* **Work to complete**: Write out again, exactly, the lines below starting at the one with "left elbow: (522, 445)" and ending at the one with "right knee: (205, 321)".

* **Records contained in a dataset**:
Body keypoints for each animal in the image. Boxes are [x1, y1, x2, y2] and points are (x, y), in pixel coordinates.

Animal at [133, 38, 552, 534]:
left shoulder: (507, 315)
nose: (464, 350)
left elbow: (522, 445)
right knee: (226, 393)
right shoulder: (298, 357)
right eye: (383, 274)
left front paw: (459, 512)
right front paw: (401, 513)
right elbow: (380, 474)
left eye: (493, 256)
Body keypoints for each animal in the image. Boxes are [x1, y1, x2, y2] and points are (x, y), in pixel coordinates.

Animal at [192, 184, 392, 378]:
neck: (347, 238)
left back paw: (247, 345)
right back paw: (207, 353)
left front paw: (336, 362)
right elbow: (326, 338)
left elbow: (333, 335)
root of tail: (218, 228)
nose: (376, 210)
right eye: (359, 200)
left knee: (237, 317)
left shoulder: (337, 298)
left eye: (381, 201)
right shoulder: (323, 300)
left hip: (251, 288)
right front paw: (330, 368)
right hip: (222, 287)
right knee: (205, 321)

---

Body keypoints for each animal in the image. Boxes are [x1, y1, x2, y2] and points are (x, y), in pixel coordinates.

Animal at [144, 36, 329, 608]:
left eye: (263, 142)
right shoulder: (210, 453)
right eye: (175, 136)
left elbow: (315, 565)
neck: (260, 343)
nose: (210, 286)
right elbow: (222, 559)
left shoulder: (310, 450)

* **Response box**:
left elbow: (522, 445)
right knee: (226, 393)
right shoulder: (298, 357)
right eye: (383, 274)
left front paw: (459, 512)
right front paw: (401, 513)
right elbow: (380, 474)
left eye: (493, 256)
Body keypoints for each animal in the image. Boxes are [x1, y1, x2, y2] and points are (x, y), in pixel coordinates.

Animal at [192, 184, 392, 378]:
neck: (347, 238)
left back paw: (247, 345)
right back paw: (207, 353)
left front paw: (336, 362)
right elbow: (326, 338)
left elbow: (333, 335)
root of tail: (218, 228)
nose: (376, 210)
right eye: (359, 200)
left knee: (237, 317)
left shoulder: (337, 298)
left eye: (381, 201)
right shoulder: (323, 300)
left hip: (251, 288)
right front paw: (330, 368)
right hip: (222, 287)
right knee: (205, 321)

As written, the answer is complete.